[Opening Excerpt to read section]

Judge: Michael Shultz, Case: 23STCV12682, Date: 2025-02-04 Tentative Ruling
Case Number: 23STCV12682 Hearing Date: February 4, 2025 Dept: 40
23STCV12682
Paul Auchterlonie v. Altior Healthcare, LLC, et al.
Tuesday,
February 4, 2025
[TENTATIVE]
ORDER
I.
BACKGROUND
This
action arises from Plaintiff’s report of suspected illegal, unsafe, fraudulent
and substandard conditions and services at health facilities owned, managed
and/or operated by Defendants. Plaintiff alleges claims for statutory
violations of the Health and Safety and Labor Code, wrongful termination in
violation of public policy, tortious interference with economic advantage and
with contractual relations.
II.
ARGUMENTS
Specially
appearing Defendant, Pine Tree Equity Partners, LLC (the “LLC”), seeks an order
quashing service of summons and complaint on grounds the entity does not exist,
having been dissolved in 2015, and even if it did exist, the court lacks
personal jurisdiction over it because the LLC lacked minimum contacts with
California.
In opposition, Plaintiff argues that the
LLC was an active entity at least through November 2023. The LLC has an agency
relationship with its subsidiary co-defendants, exercised pervasive control
over these entities, and therefore, the court has jurisdiction over the LLC. If
the court disagrees, Plaintiff requests leave to conduct jurisdictional
discovery to develop the facts necessary to establish personal
jurisdiction.

[Closing Excerpt to read section]
[Opening Records provided section]

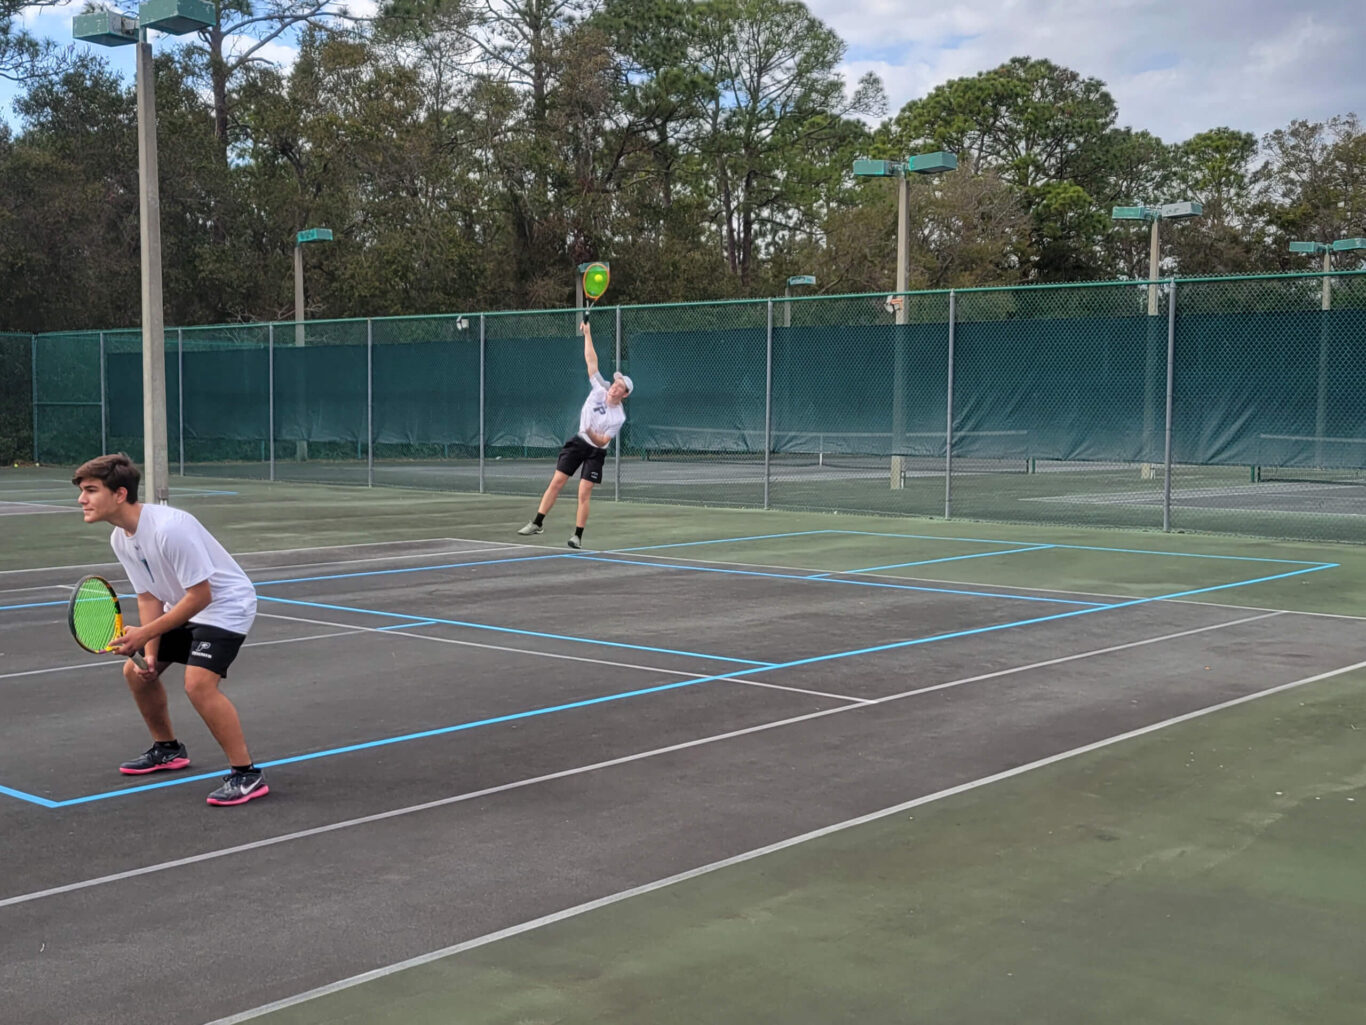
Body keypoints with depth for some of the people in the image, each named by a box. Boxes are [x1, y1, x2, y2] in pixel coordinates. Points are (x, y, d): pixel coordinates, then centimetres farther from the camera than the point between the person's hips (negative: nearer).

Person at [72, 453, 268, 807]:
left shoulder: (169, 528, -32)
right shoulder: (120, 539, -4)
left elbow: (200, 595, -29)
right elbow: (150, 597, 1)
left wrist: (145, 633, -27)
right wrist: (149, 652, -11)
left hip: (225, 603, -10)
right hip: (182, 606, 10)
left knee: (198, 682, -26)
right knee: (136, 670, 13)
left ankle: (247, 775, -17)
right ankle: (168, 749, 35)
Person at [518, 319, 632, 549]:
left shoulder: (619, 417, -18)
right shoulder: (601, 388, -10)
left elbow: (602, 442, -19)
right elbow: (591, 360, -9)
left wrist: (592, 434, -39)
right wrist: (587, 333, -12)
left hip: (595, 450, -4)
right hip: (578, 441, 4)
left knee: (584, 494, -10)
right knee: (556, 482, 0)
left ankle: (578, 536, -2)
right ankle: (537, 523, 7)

[Closing Records provided section]
[Opening Records provided section]

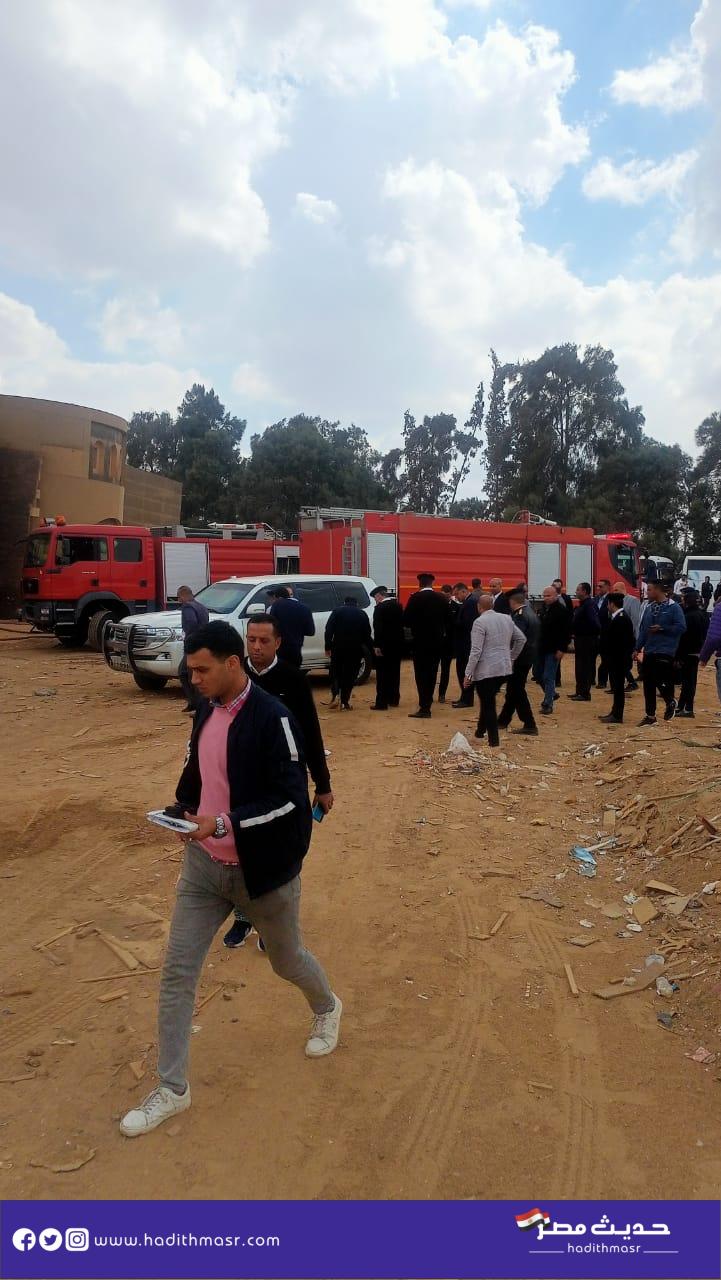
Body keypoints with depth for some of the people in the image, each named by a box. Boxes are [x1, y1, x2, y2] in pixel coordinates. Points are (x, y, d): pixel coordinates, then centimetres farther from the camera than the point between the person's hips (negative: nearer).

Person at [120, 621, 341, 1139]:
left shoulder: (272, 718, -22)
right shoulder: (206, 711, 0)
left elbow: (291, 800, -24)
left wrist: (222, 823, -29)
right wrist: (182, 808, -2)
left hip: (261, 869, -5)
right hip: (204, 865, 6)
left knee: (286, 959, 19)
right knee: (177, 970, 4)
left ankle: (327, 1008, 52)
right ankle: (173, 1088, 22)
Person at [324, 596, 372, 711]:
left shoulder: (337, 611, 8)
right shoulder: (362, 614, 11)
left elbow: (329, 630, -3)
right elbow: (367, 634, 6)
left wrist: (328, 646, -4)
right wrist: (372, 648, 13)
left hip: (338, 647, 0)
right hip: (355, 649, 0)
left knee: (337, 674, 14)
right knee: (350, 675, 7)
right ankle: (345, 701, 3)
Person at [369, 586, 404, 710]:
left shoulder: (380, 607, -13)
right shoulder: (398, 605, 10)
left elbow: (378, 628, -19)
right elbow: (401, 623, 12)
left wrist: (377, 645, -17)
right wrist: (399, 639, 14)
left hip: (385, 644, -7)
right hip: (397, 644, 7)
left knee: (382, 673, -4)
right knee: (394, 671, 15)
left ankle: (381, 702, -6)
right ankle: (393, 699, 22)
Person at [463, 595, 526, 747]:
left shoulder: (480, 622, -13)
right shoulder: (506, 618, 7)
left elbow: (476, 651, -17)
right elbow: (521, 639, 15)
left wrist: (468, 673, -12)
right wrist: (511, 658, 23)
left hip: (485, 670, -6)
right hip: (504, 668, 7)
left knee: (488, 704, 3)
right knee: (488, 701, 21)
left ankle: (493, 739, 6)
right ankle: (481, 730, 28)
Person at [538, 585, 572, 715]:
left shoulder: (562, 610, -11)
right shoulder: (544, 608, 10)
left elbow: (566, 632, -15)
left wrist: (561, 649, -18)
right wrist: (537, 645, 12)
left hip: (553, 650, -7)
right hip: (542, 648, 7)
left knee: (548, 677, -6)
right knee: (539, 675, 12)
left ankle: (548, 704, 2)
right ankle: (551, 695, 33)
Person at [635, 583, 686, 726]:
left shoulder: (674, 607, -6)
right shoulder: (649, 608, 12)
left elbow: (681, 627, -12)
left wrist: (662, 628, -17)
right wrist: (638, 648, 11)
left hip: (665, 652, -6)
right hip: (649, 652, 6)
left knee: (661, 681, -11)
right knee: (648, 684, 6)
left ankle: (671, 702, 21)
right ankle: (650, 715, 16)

[Closing Records provided section]

→ Questions
1) Answer these questions about the tentative ruling:
(a) What is the case number?
(b) In what year does the LLC say it was dissolved?
(c) Through what month and year does Plaintiff argue the LLC was an active entity?
2) According to the tentative ruling, what words describe the conditions and services that Plaintiff reported as suspected at Defendants' health facilities? List them all.
The records are separate material and have no connection to the tentative ruling.

→ Exercise solutions
1)
(a) 23STCV12682
(b) 2015
(c) November 2023

2)
- illegal
- unsafe
- fraudulent
- substandard